# ABOUT THIS EXERCISE
Could you write out the records below exactly, without omitting a line?

┄┄┄┄┄┄┄┄┄┄

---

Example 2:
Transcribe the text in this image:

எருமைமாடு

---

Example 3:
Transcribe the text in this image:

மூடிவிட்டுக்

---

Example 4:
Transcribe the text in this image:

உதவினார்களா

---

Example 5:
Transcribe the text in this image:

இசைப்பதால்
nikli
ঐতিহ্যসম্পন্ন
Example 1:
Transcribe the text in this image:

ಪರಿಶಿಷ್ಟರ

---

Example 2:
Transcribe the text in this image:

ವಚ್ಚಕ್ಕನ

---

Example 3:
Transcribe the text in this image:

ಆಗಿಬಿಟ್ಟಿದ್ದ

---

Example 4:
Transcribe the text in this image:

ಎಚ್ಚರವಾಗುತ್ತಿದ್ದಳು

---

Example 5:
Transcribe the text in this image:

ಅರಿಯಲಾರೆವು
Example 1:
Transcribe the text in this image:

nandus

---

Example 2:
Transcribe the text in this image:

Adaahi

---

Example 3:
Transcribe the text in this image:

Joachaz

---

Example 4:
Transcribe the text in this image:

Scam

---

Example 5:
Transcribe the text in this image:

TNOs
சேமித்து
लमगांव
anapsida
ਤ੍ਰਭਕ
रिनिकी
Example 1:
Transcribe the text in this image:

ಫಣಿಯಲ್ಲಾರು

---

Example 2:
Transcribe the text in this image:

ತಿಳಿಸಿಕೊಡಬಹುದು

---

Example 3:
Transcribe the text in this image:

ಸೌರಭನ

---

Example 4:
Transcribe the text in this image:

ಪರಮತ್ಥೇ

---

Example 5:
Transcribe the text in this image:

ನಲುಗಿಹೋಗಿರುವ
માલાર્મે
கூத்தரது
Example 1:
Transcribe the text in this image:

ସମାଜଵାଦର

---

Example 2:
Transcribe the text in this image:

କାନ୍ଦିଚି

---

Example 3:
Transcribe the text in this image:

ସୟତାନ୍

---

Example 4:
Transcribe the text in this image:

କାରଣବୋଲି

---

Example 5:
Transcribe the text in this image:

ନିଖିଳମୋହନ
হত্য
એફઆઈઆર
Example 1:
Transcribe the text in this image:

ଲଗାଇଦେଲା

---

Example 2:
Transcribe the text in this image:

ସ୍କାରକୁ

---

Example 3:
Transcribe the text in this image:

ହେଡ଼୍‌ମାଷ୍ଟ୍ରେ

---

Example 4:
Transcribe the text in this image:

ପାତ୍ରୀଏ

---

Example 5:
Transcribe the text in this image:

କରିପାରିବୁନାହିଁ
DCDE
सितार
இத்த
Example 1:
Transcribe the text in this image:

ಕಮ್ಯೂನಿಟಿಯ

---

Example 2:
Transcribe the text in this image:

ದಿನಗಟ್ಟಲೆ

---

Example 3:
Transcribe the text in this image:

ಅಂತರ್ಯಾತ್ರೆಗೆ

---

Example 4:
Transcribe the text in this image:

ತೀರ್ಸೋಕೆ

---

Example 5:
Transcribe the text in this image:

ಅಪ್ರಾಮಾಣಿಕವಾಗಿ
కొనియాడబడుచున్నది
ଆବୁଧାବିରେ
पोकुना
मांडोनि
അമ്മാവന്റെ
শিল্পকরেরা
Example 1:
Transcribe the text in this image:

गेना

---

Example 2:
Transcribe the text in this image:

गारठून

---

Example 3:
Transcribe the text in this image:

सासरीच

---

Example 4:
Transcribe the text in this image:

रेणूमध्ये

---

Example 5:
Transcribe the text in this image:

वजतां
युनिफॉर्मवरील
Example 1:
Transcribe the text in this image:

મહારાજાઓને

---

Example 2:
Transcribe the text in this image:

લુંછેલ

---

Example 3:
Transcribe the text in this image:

┄┄┄┄┄┄┄┄┄┄

# OUTPUT OF THE TASK
---

Example 2:
Transcribe the text in this image:

எருமைமாடு

---

Example 3:
Transcribe the text in this image:

மூடிவிட்டுக்

---

Example 4:
Transcribe the text in this image:

உதவினார்களா

---

Example 5:
Transcribe the text in this image:

இசைப்பதால்
nikli
ঐতিহ্যসম্পন্ন
Example 1:
Transcribe the text in this image:

ಪರಿಶಿಷ್ಟರ

---

Example 2:
Transcribe the text in this image:

ವಚ್ಚಕ್ಕನ

---

Example 3:
Transcribe the text in this image:

ಆಗಿಬಿಟ್ಟಿದ್ದ

---

Example 4:
Transcribe the text in this image:

ಎಚ್ಚರವಾಗುತ್ತಿದ್ದಳು

---

Example 5:
Transcribe the text in this image:

ಅರಿಯಲಾರೆವು
Example 1:
Transcribe the text in this image:

nandus

---

Example 2:
Transcribe the text in this image:

Adaahi

---

Example 3:
Transcribe the text in this image:

Joachaz

---

Example 4:
Transcribe the text in this image:

Scam

---

Example 5:
Transcribe the text in this image:

TNOs
சேமித்து
लमगांव
anapsida
ਤ੍ਰਭਕ
रिनिकी
Example 1:
Transcribe the text in this image:

ಫಣಿಯಲ್ಲಾರು

---

Example 2:
Transcribe the text in this image:

ತಿಳಿಸಿಕೊಡಬಹುದು

---

Example 3:
Transcribe the text in this image:

ಸೌರಭನ

---

Example 4:
Transcribe the text in this image:

ಪರಮತ್ಥೇ

---

Example 5:
Transcribe the text in this image:

ನಲುಗಿಹೋಗಿರುವ
માલાર્મે
கூத்தரது
Example 1:
Transcribe the text in this image:

ସମାଜଵାଦର

---

Example 2:
Transcribe the text in this image:

କାନ୍ଦିଚି

---

Example 3:
Transcribe the text in this image:

ସୟତାନ୍

---

Example 4:
Transcribe the text in this image:

କାରଣବୋଲି

---

Example 5:
Transcribe the text in this image:

ନିଖିଳମୋହନ
হত্য
એફઆઈઆર
Example 1:
Transcribe the text in this image:

ଲଗାଇଦେଲା

---

Example 2:
Transcribe the text in this image:

ସ୍କାରକୁ

---

Example 3:
Transcribe the text in this image:

ହେଡ଼୍‌ମାଷ୍ଟ୍ରେ

---

Example 4:
Transcribe the text in this image:

ପାତ୍ରୀଏ

---

Example 5:
Transcribe the text in this image:

କରିପାରିବୁନାହିଁ
DCDE
सितार
இத்த
Example 1:
Transcribe the text in this image:

ಕಮ್ಯೂನಿಟಿಯ

---

Example 2:
Transcribe the text in this image:

ದಿನಗಟ್ಟಲೆ

---

Example 3:
Transcribe the text in this image:

ಅಂತರ್ಯಾತ್ರೆಗೆ

---

Example 4:
Transcribe the text in this image:

ತೀರ್ಸೋಕೆ

---

Example 5:
Transcribe the text in this image:

ಅಪ್ರಾಮಾಣಿಕವಾಗಿ
కొనియాడబడుచున్నది
ଆବୁଧାବିରେ
पोकुना
मांडोनि
അമ്മാവന്റെ
শিল্পকরেরা
Example 1:
Transcribe the text in this image:

गेना

---

Example 2:
Transcribe the text in this image:

गारठून

---

Example 3:
Transcribe the text in this image:

सासरीच

---

Example 4:
Transcribe the text in this image:

रेणूमध्ये

---

Example 5:
Transcribe the text in this image:

वजतां
युनिफॉर्मवरील
Example 1:
Transcribe the text in this image:

મહારાજાઓને

---

Example 2:
Transcribe the text in this image:

લુંછેલ

---

Example 3:
Transcribe the text in this image:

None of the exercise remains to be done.